Both the line with "Ort wird bekanntgegeben" and the line with "im przekazałeś lub" in the records below must appear in the output, along with every line between them, exactly and with nothing added.
══════════════════════════════
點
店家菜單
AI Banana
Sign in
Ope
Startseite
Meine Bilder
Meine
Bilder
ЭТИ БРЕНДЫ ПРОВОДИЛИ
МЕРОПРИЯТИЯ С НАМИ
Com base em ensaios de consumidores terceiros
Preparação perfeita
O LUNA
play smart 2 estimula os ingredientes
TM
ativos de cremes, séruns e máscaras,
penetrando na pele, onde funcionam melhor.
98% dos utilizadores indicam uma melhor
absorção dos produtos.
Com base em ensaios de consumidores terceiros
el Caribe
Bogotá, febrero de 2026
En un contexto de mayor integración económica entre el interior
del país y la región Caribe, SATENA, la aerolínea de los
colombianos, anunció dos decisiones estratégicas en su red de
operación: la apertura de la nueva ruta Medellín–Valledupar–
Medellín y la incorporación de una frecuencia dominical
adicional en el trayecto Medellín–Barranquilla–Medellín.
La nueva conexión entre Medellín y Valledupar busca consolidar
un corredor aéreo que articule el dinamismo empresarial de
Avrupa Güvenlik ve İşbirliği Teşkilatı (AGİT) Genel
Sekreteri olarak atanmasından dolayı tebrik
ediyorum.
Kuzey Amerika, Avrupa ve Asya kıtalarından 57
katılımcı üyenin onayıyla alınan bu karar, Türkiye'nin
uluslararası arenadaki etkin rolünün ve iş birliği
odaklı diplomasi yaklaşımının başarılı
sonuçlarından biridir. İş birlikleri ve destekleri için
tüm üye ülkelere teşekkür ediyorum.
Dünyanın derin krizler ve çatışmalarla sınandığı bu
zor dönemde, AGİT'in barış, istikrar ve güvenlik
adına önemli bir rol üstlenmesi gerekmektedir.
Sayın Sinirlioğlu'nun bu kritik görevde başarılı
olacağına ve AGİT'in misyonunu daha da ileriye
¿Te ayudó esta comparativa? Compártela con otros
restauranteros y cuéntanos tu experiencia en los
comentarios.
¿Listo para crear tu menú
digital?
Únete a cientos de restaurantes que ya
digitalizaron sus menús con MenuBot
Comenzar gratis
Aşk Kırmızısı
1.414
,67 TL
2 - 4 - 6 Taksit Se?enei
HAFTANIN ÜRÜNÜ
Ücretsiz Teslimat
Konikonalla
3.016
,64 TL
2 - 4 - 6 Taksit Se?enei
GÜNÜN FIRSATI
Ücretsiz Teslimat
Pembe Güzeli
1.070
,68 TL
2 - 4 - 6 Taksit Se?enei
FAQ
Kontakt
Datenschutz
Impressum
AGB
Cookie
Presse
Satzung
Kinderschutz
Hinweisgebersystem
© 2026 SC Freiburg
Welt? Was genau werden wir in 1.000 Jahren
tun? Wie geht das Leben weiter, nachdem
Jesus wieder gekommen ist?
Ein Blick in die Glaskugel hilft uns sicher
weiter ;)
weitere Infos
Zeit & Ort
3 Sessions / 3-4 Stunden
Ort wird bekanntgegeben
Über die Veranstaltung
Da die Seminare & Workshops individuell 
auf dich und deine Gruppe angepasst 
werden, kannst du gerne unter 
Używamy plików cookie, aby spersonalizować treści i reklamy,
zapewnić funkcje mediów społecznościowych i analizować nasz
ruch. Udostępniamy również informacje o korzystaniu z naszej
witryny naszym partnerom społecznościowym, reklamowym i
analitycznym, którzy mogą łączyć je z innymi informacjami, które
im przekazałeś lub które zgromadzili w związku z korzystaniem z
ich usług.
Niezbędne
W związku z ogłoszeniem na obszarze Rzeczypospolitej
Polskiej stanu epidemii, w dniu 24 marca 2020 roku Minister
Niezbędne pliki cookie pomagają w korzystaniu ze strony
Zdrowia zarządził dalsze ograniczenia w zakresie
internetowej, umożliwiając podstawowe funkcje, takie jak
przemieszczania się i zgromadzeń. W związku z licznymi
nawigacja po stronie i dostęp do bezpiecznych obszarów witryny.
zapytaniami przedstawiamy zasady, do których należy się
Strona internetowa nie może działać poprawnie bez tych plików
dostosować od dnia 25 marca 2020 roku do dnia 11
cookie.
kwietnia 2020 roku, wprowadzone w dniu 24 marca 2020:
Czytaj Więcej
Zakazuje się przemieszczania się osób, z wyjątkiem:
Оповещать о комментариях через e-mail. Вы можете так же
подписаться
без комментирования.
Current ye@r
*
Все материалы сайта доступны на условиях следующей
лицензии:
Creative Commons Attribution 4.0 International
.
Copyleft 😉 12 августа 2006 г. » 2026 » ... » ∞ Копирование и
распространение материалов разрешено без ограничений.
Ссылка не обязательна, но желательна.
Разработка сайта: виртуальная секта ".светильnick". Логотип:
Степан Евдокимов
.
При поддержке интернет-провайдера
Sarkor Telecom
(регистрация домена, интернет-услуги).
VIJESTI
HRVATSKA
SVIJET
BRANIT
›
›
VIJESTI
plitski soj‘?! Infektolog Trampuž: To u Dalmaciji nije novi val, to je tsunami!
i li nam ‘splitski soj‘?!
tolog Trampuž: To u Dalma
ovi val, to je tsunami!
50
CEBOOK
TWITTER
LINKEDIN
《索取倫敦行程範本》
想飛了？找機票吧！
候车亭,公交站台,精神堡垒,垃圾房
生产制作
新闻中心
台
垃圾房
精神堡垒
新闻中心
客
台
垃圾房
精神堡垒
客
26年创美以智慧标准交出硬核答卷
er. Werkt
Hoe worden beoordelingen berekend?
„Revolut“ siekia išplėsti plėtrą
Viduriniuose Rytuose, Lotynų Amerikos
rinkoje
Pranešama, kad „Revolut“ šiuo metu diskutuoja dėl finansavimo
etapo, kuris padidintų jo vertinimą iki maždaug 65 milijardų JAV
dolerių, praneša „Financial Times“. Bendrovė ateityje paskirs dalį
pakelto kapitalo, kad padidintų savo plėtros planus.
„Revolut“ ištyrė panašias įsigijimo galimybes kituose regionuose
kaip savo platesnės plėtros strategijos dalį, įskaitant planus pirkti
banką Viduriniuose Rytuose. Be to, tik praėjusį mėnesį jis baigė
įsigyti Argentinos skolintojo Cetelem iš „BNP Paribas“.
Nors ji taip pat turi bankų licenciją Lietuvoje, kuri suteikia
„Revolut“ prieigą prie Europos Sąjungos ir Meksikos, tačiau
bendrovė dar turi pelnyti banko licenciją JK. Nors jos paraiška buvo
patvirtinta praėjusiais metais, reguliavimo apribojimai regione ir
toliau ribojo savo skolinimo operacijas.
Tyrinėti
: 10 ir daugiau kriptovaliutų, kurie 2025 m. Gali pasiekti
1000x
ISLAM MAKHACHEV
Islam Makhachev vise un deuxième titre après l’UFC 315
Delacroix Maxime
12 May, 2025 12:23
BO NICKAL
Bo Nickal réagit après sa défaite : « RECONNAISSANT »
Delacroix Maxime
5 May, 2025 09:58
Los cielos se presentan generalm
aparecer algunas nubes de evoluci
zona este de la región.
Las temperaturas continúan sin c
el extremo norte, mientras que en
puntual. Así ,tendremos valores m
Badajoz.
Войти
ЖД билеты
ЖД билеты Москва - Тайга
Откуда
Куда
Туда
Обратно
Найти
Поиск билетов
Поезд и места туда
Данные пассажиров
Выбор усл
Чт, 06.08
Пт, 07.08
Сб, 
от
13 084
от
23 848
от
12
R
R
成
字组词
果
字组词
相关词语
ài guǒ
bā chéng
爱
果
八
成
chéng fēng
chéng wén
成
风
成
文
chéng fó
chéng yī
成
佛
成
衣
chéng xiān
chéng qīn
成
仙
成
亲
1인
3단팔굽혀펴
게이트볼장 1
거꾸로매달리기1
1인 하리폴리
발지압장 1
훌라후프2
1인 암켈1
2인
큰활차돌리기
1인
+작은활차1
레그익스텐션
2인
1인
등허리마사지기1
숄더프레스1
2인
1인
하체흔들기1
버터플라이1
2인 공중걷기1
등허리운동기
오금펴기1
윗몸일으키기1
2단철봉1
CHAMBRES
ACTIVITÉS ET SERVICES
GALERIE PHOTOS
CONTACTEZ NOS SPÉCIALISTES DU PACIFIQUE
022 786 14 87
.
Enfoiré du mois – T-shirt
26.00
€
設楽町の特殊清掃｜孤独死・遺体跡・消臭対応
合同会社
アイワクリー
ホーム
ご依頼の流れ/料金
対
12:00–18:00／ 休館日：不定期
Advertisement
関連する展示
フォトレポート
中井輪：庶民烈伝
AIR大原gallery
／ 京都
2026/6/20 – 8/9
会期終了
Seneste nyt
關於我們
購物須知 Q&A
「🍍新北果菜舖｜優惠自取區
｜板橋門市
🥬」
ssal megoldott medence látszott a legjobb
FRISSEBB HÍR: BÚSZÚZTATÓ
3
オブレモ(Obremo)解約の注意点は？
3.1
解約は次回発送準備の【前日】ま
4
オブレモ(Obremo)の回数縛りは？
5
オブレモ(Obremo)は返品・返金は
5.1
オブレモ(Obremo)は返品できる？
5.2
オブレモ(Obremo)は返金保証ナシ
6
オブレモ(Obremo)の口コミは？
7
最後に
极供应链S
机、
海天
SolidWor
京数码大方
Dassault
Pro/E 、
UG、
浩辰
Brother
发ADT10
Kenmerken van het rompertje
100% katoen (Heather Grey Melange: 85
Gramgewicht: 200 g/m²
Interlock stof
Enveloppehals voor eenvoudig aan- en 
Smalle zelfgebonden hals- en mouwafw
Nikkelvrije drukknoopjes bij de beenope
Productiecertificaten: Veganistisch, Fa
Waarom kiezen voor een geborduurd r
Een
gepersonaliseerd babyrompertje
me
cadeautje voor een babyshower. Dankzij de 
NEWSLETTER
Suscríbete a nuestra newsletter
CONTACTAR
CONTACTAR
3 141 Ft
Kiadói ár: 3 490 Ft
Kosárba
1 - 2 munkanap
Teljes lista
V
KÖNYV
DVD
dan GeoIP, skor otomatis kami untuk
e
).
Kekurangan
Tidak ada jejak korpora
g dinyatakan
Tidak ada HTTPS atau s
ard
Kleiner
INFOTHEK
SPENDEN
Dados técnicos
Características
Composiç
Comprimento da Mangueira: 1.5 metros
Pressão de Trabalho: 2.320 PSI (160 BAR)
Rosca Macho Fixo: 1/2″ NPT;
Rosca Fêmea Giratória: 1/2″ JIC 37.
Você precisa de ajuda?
══════════════════════════════
» **Answer to this problem**:
Ort wird bekanntgegeben
Über die Veranstaltung
Da die Seminare & Workshops individuell 
auf dich und deine Gruppe angepasst 
werden, kannst du gerne unter 
Używamy plików cookie, aby spersonalizować treści i reklamy,
zapewnić funkcje mediów społecznościowych i analizować nasz
ruch. Udostępniamy również informacje o korzystaniu z naszej
witryny naszym partnerom społecznościowym, reklamowym i
analitycznym, którzy mogą łączyć je z innymi informacjami, które
im przekazałeś lub które zgromadzili w związku z korzystaniem z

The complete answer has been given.